Specialty Roadmaps Include One UX Area
This roadmap scope focuses on just one UX area (e.g., user research, UX design) and outlines the problems this area will solve. Specialty roadmaps can cover multiple products (or product features) but will always include only efforts related to the roadmap’s area. They support alignment within a specific team, as well as communicate resource bandwidth and allocation.
Ownership
- Lead or senior UX practitioners (of any area) can create specialty roadmaps. These specialty roadmaps outline their team’s realm of responsibility as it relates to the specific UX area.
- ResearchOps or DesignOps roles who are responsible for owning the operational aspects of research or design are also common creators of specialty roadmaps. For example, a ResearchOps manager may create a research roadmap to organize and communicate who is working on what problem and balance resource allocation.
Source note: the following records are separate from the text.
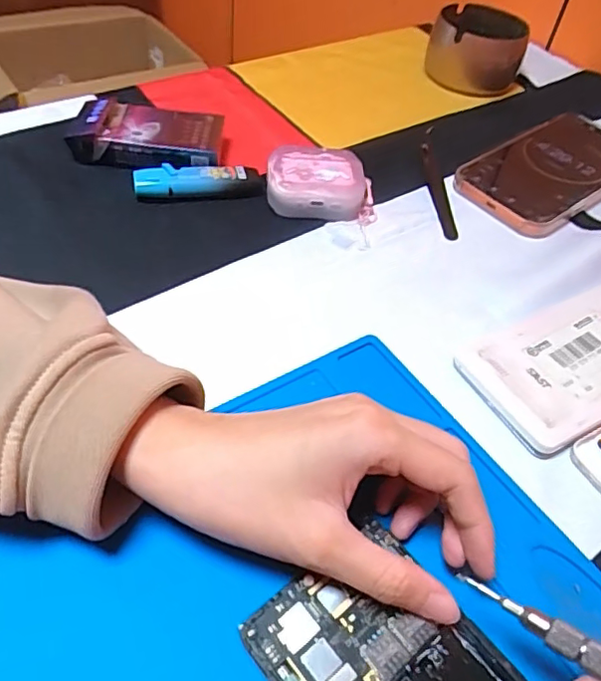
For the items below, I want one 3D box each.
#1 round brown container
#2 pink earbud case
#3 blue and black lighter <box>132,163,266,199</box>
[{"bbox_3d":[0.163,-0.270,0.544,0.086,0.061,0.076,17,49,7],"label":"round brown container"},{"bbox_3d":[0.015,-0.104,0.391,0.072,0.031,0.041,7,50,-1],"label":"pink earbud case"},{"bbox_3d":[-0.067,-0.106,0.393,0.085,0.018,0.020,-5,51,-10],"label":"blue and black lighter"}]

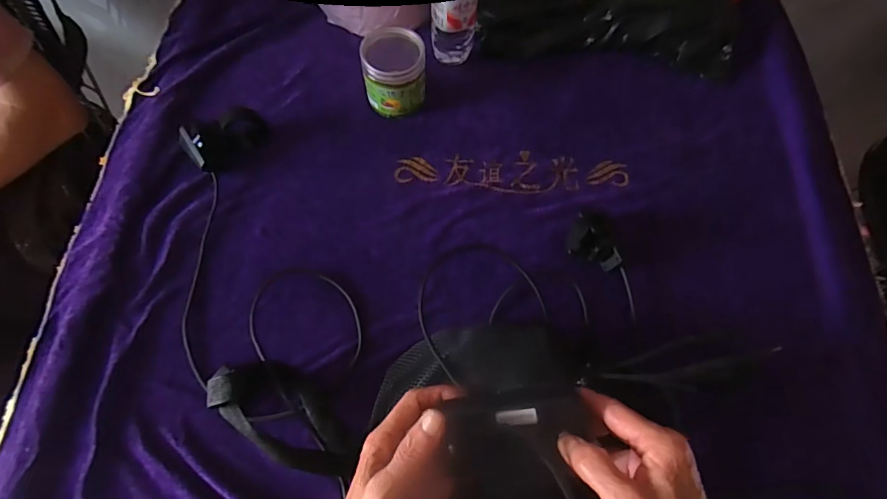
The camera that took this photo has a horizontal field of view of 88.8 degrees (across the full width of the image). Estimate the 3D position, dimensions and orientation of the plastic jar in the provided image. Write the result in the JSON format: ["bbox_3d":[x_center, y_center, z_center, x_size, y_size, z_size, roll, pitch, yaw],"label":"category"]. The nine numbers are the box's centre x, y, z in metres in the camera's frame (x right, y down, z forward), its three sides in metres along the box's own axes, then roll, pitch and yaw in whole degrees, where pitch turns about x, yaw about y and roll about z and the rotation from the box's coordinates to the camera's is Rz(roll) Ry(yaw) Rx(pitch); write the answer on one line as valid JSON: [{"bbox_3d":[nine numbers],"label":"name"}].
[{"bbox_3d":[-0.063,-0.225,0.590,0.081,0.087,0.070,-3,66,-2],"label":"plastic jar"}]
- Individual UX contributors can create specialty roadmaps that outline the problems they will personally be tackling in the future. This type of low-granularity roadmap is most common on small teams (or organizations with lower UX-maturity), where an individual operates as a team of one and wants to communicate the strategic approach to her work.
Benefits
- Communicate bandwidth and allocation. Specialty roadmaps are great tools for visualizing bandwidth because it’s easy to see which team member tackles what problem. At a glance, a specialty roadmap can give insight into how many themes (now, next, and in the future) each team member is responsible for. This information can balance workload, in addition to advocating to stakeholders for additional resources to cover unassigned themes.
- Unite and align team members within an area. In organizations where areas are distributed to varying pods or teams (each with their own lead), specialty roadmaps bring alignment and awareness of the work done by others in the same area. They encourage knowledge sharing, crosspollination, and a general sense of belonging.
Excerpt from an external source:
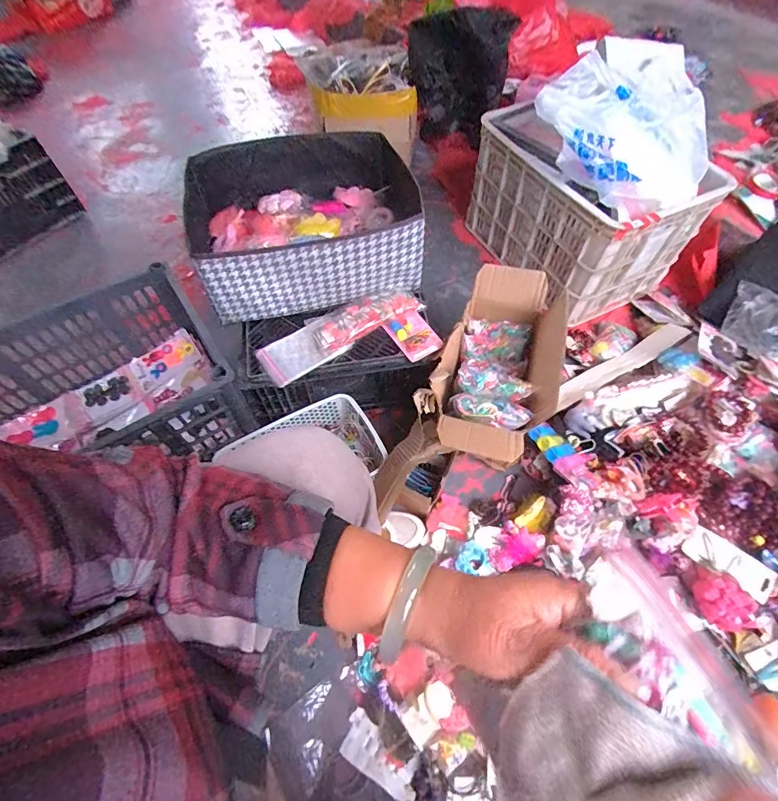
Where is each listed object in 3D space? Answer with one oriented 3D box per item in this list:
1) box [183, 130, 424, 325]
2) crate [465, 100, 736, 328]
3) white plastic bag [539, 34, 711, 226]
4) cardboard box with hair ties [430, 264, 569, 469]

- Easy to create. Due to the scoped nature of specialty roadmaps, they tend to be the easiest to the create (especially if the creator is the primary owner of each theme). Collaboration isn’t required and there is far less politics involved than in the creation of product and all-UX roadmaps. Specialty roadmaps are a great start point for UX practitioners creating their first roadmap.
Challenges
- Limited audience. Specialty roadmaps are, as their name suggests, specific. Thus, they are relatively few people who find them useful (or care about their existence). Less time and labor should go into creating them, since their use is limited. Try to time-box their creation, spend minimal time making them “pretty”, and prioritize a tool that enables easy revisions.
Conclusion
Product roadmaps are good for collaborating across departments and driving one united vision but are too complex to clearly communicate all aspects of the UX process. Field roadmaps interweave UX problems that need to be addressed by all UX areas and, thus, effectively convey the UX-design process to stakeholders. Specialty are useful for advocating for resources and balancing bandwidth because they identify who works on what.
The first question you should ask yourself is: what is the primary goal of the roadmapping initiative? Each roadmap scope achieves different goals. Your roadmap scope should match the benefits you hope to receive.